Machine Learning API: Getting Started

Introduction

Before getting started with the pyvar package and learning more about its core and examples, it is important to mention that one of the main focuses of this package is to allow the users to explore multiple ML applications use cases by using displays, cameras devices, and user interfaces capabilities. We also must briefly talk about a few more things such as the AI hardware accelerator, model training, and model quantization, although those are extensive subjects.

The comprehension of the above topics might help you to understand how does ML work on embedded systems, and it will probably allow you to get the best possible inference performance on your ML applications.

Hardware

i.MX 8M Plus: Neural Processing Unit (NPU) Overview

The above MPlus SoMs have a dedicated unit to deal with the ML inference process called Neural Processing Unit provided by Verisilicon. This compute engine delivers up to 2.3 Tera Operations Per Second (TOPS) and handles 8-bit fixed-point operations models, allowing the user to achieve the highest performance during the inference process.

The pyvar package is not tied to the NPU only, so you can use any other SoM from the i.MX8 family with the ML API. What changes is that the inference process runs on the GPU/CPU instead of the NPU, and this may probably result on a higher inference time due to more complex calculations.

The NPU itself handles 8-bit fixed-point operations, which results in the ability to have a ML model with a much simpler and smaller arithmetic units avoiding larger floating points calculations.
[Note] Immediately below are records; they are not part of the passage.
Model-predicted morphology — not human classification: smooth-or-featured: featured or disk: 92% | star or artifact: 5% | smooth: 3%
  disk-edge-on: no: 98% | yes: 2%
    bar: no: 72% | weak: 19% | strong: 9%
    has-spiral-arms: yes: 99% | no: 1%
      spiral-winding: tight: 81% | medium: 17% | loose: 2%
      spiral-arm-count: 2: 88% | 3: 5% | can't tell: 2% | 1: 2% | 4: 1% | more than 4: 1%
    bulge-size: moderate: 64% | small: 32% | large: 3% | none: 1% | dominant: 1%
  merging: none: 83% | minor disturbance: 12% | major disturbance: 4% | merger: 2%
To utilize the computation capabilities by achieving the best possible inference performance of this unit, the model must be converted from a 32-bit floating-point network into an 8-bit fixed point network.

This conversion is known as quantization, and there are two possible options to quantize a model to properly work on the NPU. The first one is to train your own model by applying the quantization-aware training (QAT) method during training; a simpler option is to use a post-training method that only converts a trained model to the format NPU requires. Check out our var-demos-plus repository for more source code samples, and simple post-training example.

  • For more information about the NPU, please check this page.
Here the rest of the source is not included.